Loose body-side moldings


formzy
04-24-2005, 01:21 PM
I have a friend who owns a '93 Roadmaster that has the body-side mouldings falling off. It seems a common problem on these cars. The only fix is double-faced tape but it seems to loosen again within a year or so. I've cleaned both the molding and backing plate with prep-sol(grease and wax remover) and applied the tape but have been disapointed. Anybody know of another and possibly better way to re-attach these moldings? Thanks!

silverfox103
04-25-2005, 08:36 PM
Hi

I have a 95 Roadmaster which has had the same problem. This is how I cured it: Clean molding and chrome trim, then use silcon rubber in a tube; apply to rubber molding. Place rubber molding on chrome trim. Secure molding with masking tape until silicon has dried. I have done this for 3 years (piece by piece) and knock on wood molding is still secured.

Tom C.

gn1220
04-29-2005, 09:59 PM
Remove all of the rubber trim, clean the stainless of ALL glue residue, clean with Windex, polish to a nice shine and throw the rubber in the trash. My wagon looks much better without the falling rubber. I was going to put a wide black pinstripe, the same width as the rubber, back on to give the illusion the rubber was still there. Wouldn't have to worry about that falling off all of the time.

Buicks answer was to remove the wide trim and use sheet metal screws from the backside to attach the rubber. :eek:

KCC
11-23-2005, 06:40 PM
I have a friend who owns a '93 Roadmaster that has the body-side mouldings falling off. It seems a common problem on these cars. The only fix is double-faced tape but it seems to loosen again within a year or so. I've cleaned both the molding and backing plate with prep-sol(grease and wax remover) and applied the tape but have been disapointed. Anybody know of another and possibly better way to re-attach these moldings? Thanks!

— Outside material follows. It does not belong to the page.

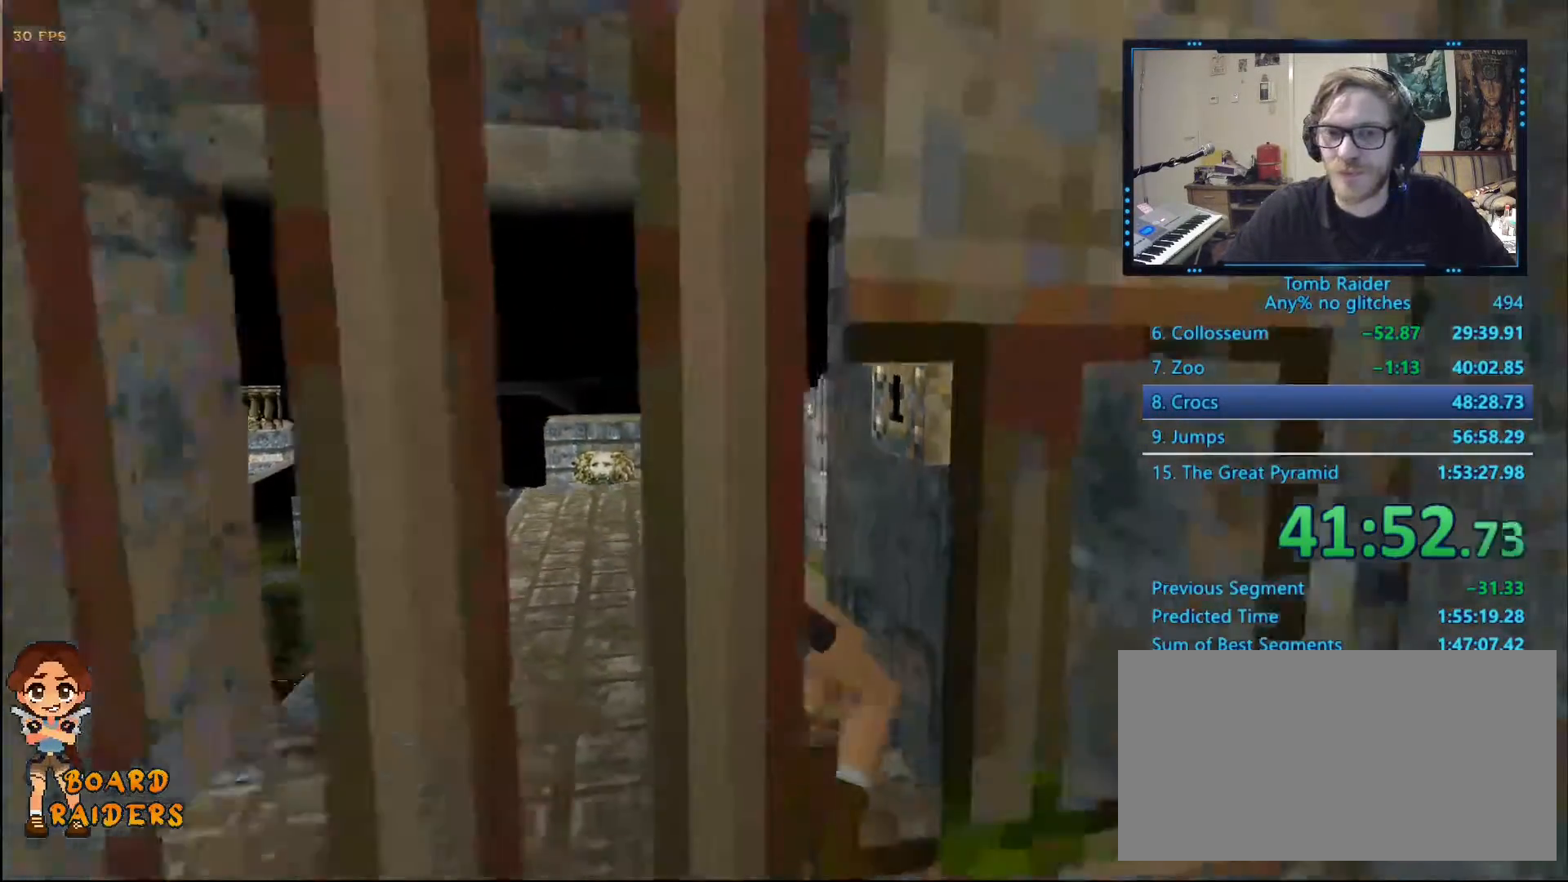
{"keys": ["shift_l"], "events": [[400, "shift_l", "down"], [500, "down", "up"], [500, "left", "up"]]}
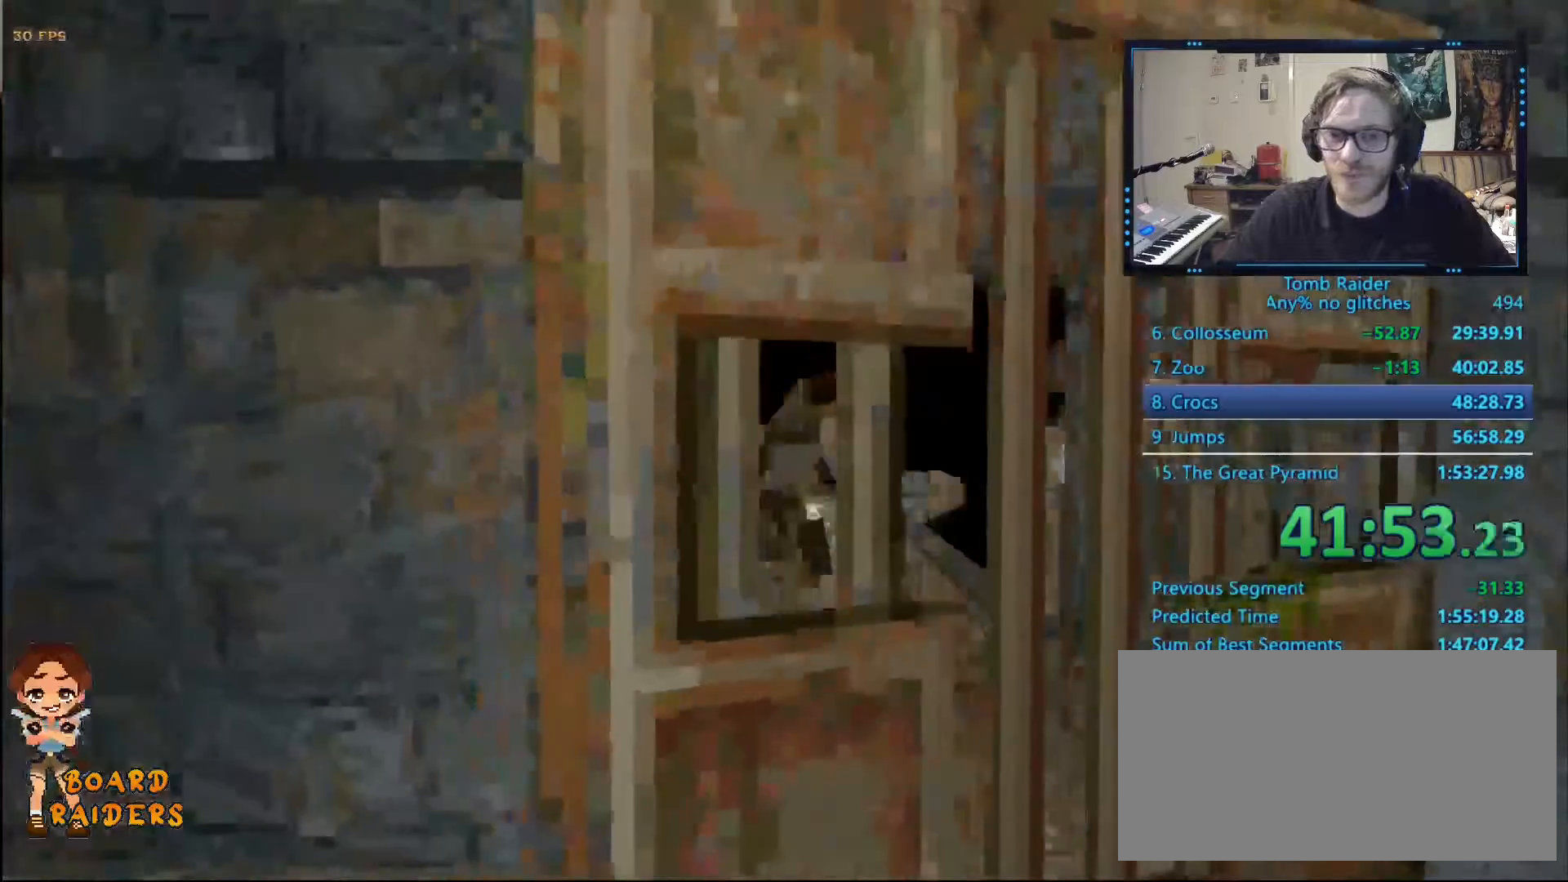
{"keys": ["left", "shift_l"], "events": [[150, "down", "down"], [334, "left", "down"], [484, "down", "up"]]}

Double faced tape, glue, naw. I screwed mind on. I drill over size holes in a good location, put some countersink screws in and fill the hole with gray body putty. Painted the moulding and it looks great.

KatWoman097
12-01-2005, 12:22 AM
My husband cured his moulding problems by shaving them off :D

'97ventureowner
12-01-2005, 01:47 PM
My husband cured his moulding problems by shaving them off :D
:useless: I used to do that to some of the cars I've owned. Here in NY where they use a lot of salt on the roads in the winter,you'd be amazed at the rust and corrosion that forms behind the mouldings, especially those on the bottom of the panels, and doors.

creid60
12-08-2005, 10:36 PM
I have same problem on my 93, 95 and 96 roadmasters. This was another terrible GM trimdesign and like wood trim on wagons not made for the Harsh weather. First is to make sure you do not lose any molding by checking to see if any are loose. You can't get new ones very easy. The key to repair is to clean both rubber and metal very well. Use a low residue solvent with high cleaning capability. Once clean make sure surfaces are completely dry and it is not a humid day ( Hard to do if you like me and live in South). Winter is good time for us in South to do this. Buy 3M heavy duty GREY
exterior double stick tape from Home Depot or Lowes ( usually in the Paint department). Don't use white foam double stick tape. Use the Grey. Apply 2 strips of tape to cover rubber backing completely and apply to metal trim. This worked well for me and I have had to maybe only to fix again once or twice over the 10 years. I have these cars in rainy hot Florida(All Three are outdoor cars.). Remember that the key is very clean and dry surface at time of application to assure good bonding. Take the time to clean it and the tape will adhere with much better longer lasting result

electricmanbob
09-18-2007, 11:09 PM
I stuck my moldings back on with RTV silicone . That was 12 years ago...still holding!

'97ventureowner
09-18-2007, 11:24 PM
Please check the date of the last post and avoid posting in those over 90 days since last activity. If you have new info feel free to start a new thread and link to the old one. Closed.